Tuesday, April 26, 2011

Analysis 5: Discipline and Punishment



The video above illustrates the way that fashion works as a way for us to keep each other in line by monitoring each other and internalizing what is right and wrong. Fashion is something more than just what you're wearing depending on the temperature outside. Fit matters, color matters, trends matter, material matters, and so on. Clothes don't often exist for the mere practicality of keeping yourself from being nude, they exist to express personality but also to establish status and opinions. A guy choosing to wear loose fitting, cheap clothes is no more rebellious than the man wearing an expensive suit, because both styles are statements, both were chosen with something in mind, both send out a message that others will receive and decode.
We use fashion to judge each other all the time, and though many think they are rebelling, no one ever truly rebels unless they chose to go naked altogether, and even then I'm not sure. As I said, we all judge: the girl with the jeans and loose fitting shirt is too lazy to care about her appearance, the guy with the baggy jeans and oversized shirt thinks he's a baller or a player or something or another, the girl with the short skirt and the top that might as well be a bra has no self-esteem so she dresses in such a way for attention, the man who dresses in tailored pants and jacket is stuck up and privileged and therefore not likable. We do all these things, along with their positive flip sides to keep each other in line. We do it so much that it now appears in television all the time with titles such as "Fashion Do's and Dont's" to remind us of all the minor details of what's appropriate when and where. It is another way to easily check if anyone in society is stepping out of line, because all it requires is a quick glance in that person's direction.


Works Cited
"Fashion Dos & Don'ts" 22 August 2007. YouTube. 26 April 2011.
http://www.youtube.com/watch?v=uV6xl5VHTHc

Wednesday, April 13, 2011

The Panopticon and Feminist Theory

While recently learning of the concept of Jeremy Bentham's Panopticon and Foucoult's take on how this works for the general society I couldn't help but make connections to how women are treated in our society specifically. The idea is that in a prison shaped like a circle with prisons along the border and a guard in the middle we eventually develop a greater sense of being watched and thus are likely to behave better. We also would develop a habit of regulating each other and making sure no one gets out of line. We do that in our society as well, by criticizing the choice of cars others own or the choice of garden decorations displayed in front of a neighbor's home. One would argue that this supervision of each other is great because it's like a large community watch to keep anyone from committing crimes, and it keeps us all moral.

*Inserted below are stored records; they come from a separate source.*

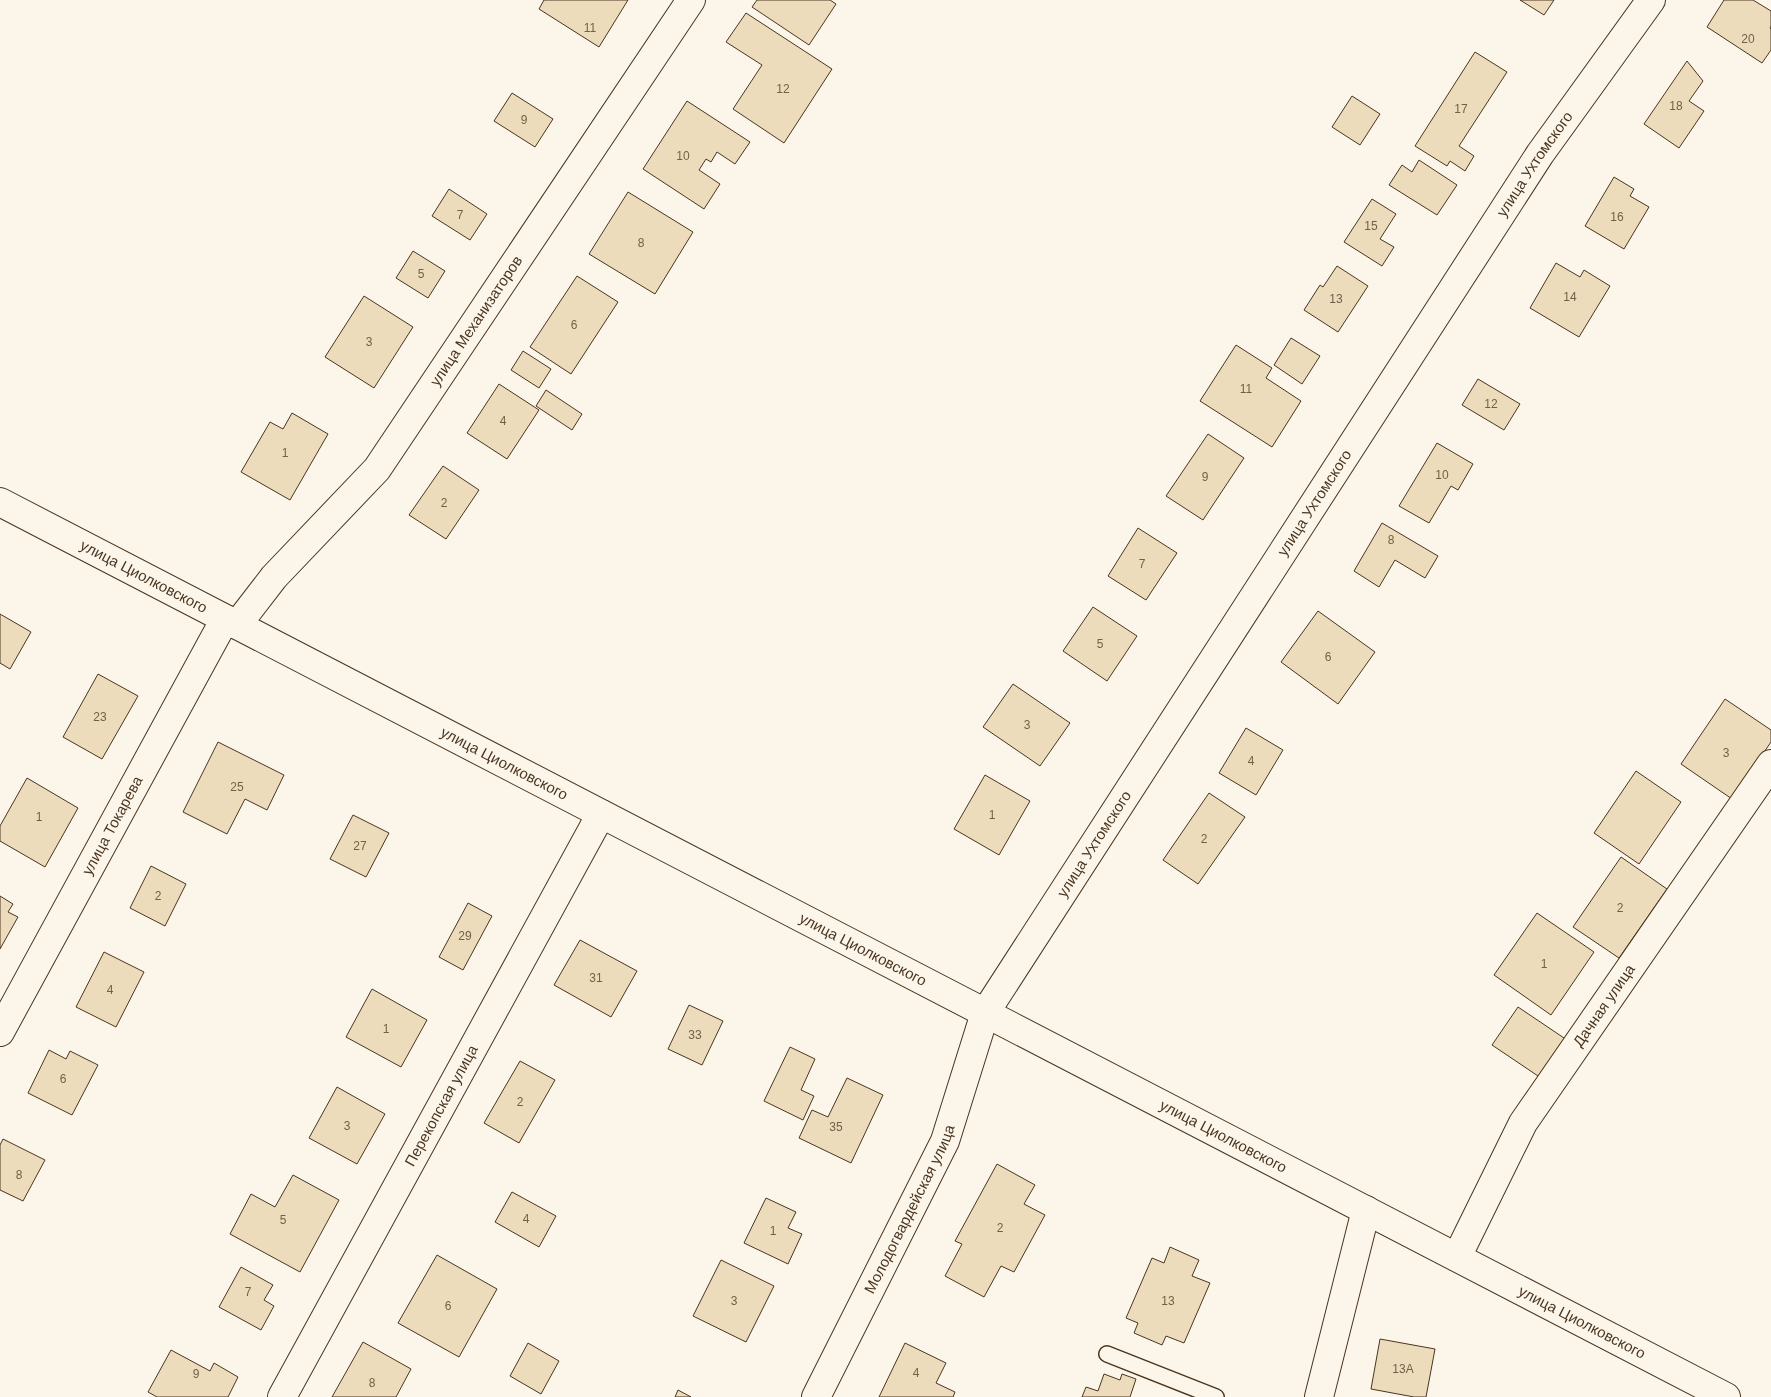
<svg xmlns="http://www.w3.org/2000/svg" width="1771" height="1397" font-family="Helvetica,sans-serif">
	<rect width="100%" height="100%" fill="#fbf6e9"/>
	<path fill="#ecdcbc" stroke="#4a3520" d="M544,0H628L599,47L539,9Z
		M757,0H830L836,4L809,45L752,7Z
		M1520,0H1554L1544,15Z
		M1724,0H1753L1771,11V26L1770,28L1771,29V50L1762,63L1707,27Z
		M746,13L832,69L784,143L733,109L762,65L726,42Z
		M1475,52L1507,72L1459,146L1474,156L1465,171L1450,161L1447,166L1415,146Z
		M1687,61L1703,81L1689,101L1704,111L1679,148L1644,124Z
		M512,93L553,119L535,147L494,121Z
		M1352,96L1380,114L1360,145L1332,127Z
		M687,101L750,142L735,164L717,152L711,162L706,159L699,170L720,184L704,209L643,169Z
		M1419,160L1457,185L1437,215L1389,185L1402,165L1412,172Z
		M1614,177L1634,189L1630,196L1649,207L1624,249L1585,226Z
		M449,189L487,214L470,240L432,216Z
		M628,192L693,232L655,294L589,254Z
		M1372,199L1396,214L1380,239L1394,247L1382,266L1344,242Z
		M413,251L445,271L428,298L396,278Z
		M1556,263L1580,277L1584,270L1610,286L1579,337L1530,308Z
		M1337,266L1368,286L1338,332L1304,310L1320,285L1323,287Z
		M577,276L618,302L571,374L530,347Z
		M364,296L413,327L374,388L325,357Z
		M1291,338L1320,356L1302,384L1274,365Z
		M1236,345L1272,368L1266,378L1301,401L1272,447L1200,401Z
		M523,351L551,369L539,388L511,370Z
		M1478,379L1520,404L1504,430L1462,405Z
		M499,384L539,410L507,459L467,433Z
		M546,390L582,414L572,430L536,406Z
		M292,413L328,434L290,500L241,472L270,422L283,429Z
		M1208,434L1244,458L1203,520L1166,496Z
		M1437,443L1473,464L1458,490L1451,486L1429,523L1399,506Z
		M443,466L479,490L446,539L409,515Z
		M1382,523L1438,556L1425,578L1395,560L1379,587L1354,571Z
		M1138,528L1177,553L1146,600L1108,576Z
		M1093,607L1137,636L1107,681L1063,651Z
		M1318,611L1375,652L1338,704L1281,662Z
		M0,614L31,632L10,669L0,663Z
		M98,674L138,696L102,759L63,737Z
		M1013,684L1070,723L1040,766L983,727Z
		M1725,699L1771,730V742L1732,799L1681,764Z
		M1246,728L1283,750L1256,795L1219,773Z
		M218,742L284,775L267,810L245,799L227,834L183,812Z
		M1636,771L1681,802L1639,864L1594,833Z
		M985,775L1030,801L999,855L954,829Z
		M27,778L78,808L45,867L0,841V826Z
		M1209,793L1245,817L1198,884L1163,860Z
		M353,815L389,833L366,877L330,859Z
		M1621,857L1667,889L1619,958L1573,927Z
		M151,866L186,884L165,926L130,908Z
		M0,896L13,904L8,912L18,917L0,949Z
		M468,903L492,916L463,970L439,957Z
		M1537,913L1594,952L1551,1015L1494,975Z
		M580,940L637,971L611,1017L554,985Z
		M104,952L144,972L116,1027L76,1007Z
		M372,989L427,1020L401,1067L346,1037Z
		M689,1005L723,1021L702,1065L668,1049Z
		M1518,1007L1567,1040L1541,1078L1492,1045Z
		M790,1047L815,1059L801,1090L814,1096L803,1120L764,1101Z
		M49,1050L66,1059L70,1051L98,1065L72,1115L28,1093Z
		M520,1061L555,1080L519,1143L484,1123Z
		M847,1078L883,1095L851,1163L799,1138L812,1110L828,1117Z
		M337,1087L385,1114L357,1164L309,1138Z
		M3,1139L45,1160L23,1201L0,1190V1145Z
		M997,1164L1035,1185L1024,1204L1045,1215L1014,1272L1001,1266L984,1297L945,1276L962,1244L955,1241Z
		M293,1175L339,1200L300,1272L230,1234L251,1194L275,1207Z
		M512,1192L556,1216L539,1247L495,1222Z
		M766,1198L796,1212L788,1228L802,1234L788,1264L744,1243Z
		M1170,1247L1199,1260L1192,1276L1210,1283L1184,1343L1166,1336L1162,1345L1134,1333L1138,1323L1126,1318L1152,1258L1164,1263Z
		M437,1255L497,1289L459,1357L398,1323Z
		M721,1260L774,1286L746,1342L693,1316Z
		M241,1267L273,1285L264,1300L274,1306L261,1330L219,1307Z
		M1380,1339L1435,1349L1426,1397H1414L1371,1389Z
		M363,1342L411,1369L396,1397H332Z
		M528,1343L559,1361L541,1394L510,1376Z
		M905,1343L946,1363L936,1383L955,1392L953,1397H879Z
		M171,1350L210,1371L214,1363L238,1377L228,1397H157L148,1392Z
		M1104,1374L1120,1380L1122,1374L1136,1379L1130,1397H1082L1086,1387L1098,1391Z
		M678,1390L691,1397H675Z"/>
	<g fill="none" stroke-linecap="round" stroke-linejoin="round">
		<g stroke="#4a3520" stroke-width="18">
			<path id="lane" d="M1107,1354L1216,1397"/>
		</g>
		<g stroke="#4a3520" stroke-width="30">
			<g id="street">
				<path id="s1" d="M0,502L1726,1397"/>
				<path id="s2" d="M237,625L274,577L377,469L691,0"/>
				<path id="s3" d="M0,1032L225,619"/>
				<path id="s4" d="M1457,1257L1523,1123L1771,764"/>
				<path id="s5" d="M282,1397L601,814"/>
				<path id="s6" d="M816,1397L945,1141L985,1013L1540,154L1651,0"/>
				<path d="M1319,1397L1366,1210"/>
			</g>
		</g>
		<use href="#lane" stroke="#fbf6e9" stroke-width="15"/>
		<use href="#street" stroke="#fbf6e9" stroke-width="28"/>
	</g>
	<g text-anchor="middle" stroke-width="4" stroke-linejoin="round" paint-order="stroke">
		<g font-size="12" fill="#725f47">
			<text x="590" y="32">11</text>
			<text x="1748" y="43">20</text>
			<text x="783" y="93">12</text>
			<text x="1676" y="110">18</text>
			<text x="1461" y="113">17</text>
			<text x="524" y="124">9</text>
			<text x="683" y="160">10</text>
			<text x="460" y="219">7</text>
			<text x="1617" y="221">16</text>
			<text x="1371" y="230">15</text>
			<text x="641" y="247">8</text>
			<text x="421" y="278">5</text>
			<text x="1570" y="301">14</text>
			<text x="1336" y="303">13</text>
			<text x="574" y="329">6</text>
			<text x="369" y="346">3</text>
			<text x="1246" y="393">11</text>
			<text x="1491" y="408">12</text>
			<text x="503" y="425">4</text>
			<text x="285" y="457">1</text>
			<text x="1442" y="479">10</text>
			<text x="1205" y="481">9</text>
			<text x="444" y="507">2</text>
			<text x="1391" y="544">8</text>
			<text x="1142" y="568">7</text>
			<text x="1100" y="648">5</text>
			<text x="1328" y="661">6</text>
			<text x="100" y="721">23</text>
			<text x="1027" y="729">3</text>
			<text x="1726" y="757">3</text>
			<text x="1251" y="765">4</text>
			<text x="237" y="791">25</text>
			<text x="992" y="819">1</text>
			<text x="39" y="821">1</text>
			<text x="1204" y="843">2</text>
			<text x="360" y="850">27</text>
			<text x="158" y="900">2</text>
			<text x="1620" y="912">2</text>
			<text x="465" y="940">29</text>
			<text x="1544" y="968">1</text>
			<text x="596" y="982">31</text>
			<text x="110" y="994">4</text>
			<text x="386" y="1033">1</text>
			<text x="695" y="1039">33</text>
			<text x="63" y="1083">6</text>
			<text x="520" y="1106">2</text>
			<text x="347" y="1130">3</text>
			<text x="836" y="1131">35</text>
			<text x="19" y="1179">8</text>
			<text x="526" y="1223">4</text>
			<text x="283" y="1224">5</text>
			<text x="1000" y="1232">2</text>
			<text x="773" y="1235">1</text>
			<text x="248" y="1296">7</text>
			<text x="734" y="1305">3</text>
			<text x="1168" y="1305">13</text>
			<text x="448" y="1310">6</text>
			<text x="1403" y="1373">13А</text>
			<text x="916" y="1377">4</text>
			<text x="196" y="1378">9</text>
			<text x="372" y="1387">8</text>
		</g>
		<g font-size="15" fill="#4a3520" stroke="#fbf6e9">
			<text dy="5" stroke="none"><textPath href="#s6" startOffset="1432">улица Ухтомского</textPath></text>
			<text dy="5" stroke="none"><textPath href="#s2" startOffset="388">улица Механизаторов</textPath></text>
			<text dy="5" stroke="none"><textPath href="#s6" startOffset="1028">улица Ухтомского</textPath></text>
			<text dy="5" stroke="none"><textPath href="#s1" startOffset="162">улица Циолковского</textPath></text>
			<text dy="5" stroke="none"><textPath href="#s1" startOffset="568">улица Циолковского</textPath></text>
			<text dy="5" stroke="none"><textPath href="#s3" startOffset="235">улица Токарева</textPath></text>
			<text dy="5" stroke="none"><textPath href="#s6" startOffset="622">улица Ухтомского</textPath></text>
			<text dy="5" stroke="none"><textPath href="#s1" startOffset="972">улица Циолковского</textPath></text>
			<text dy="5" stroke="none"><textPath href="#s4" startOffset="292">Дачная улица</textPath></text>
			<text dy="5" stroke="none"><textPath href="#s5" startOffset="332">Перекопская улица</textPath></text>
			<text dy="5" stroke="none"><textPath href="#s1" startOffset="1378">улица Циолковского</textPath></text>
			<text dy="5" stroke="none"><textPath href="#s6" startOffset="210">Молодогвардейская улица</textPath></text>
			<text dy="5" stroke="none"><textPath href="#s1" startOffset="1782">улица Циолковского</textPath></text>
		</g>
	</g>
</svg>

But doesn't it also work to oppress us? Specifically, doesn't it work to oppress women? (It works to oppress many other groups as well, but women's issues is the area I've put the most thought in.) Don't we have a problem in which we regulate the way we all think of women by judging their appearances, making sure they're aware of what we think of their various actions such as the kind of sex life they lead or the way they dress? At this point, we're monitoring the behavior of another person in such a way that we are not keeping them from committing crimes, but rather we are limiting their freedom by making them feel as though they could be outcasted if they did not become submissive quickly and readily enough. A woman might not date a certain person because of what her friends and family will think of her. A woman might not wear certain kinds of clothes because she's afraid she'll be branded a whore. A women will be afraid to voice opinions in an assertive way because others will likely brand her a loud-mouthed b-word. I believe there simply comes a point where society monitors itself far too closely so that it becomes unhealthy. It is a neighbor's business if the person next door is fighting roosters illegally, but it is not their business if a single woman has a man over at two in the morning. It's unhealthy to monitor each other in such a way that we all end up feeling like we have to follow rigid rules in order to be accepted.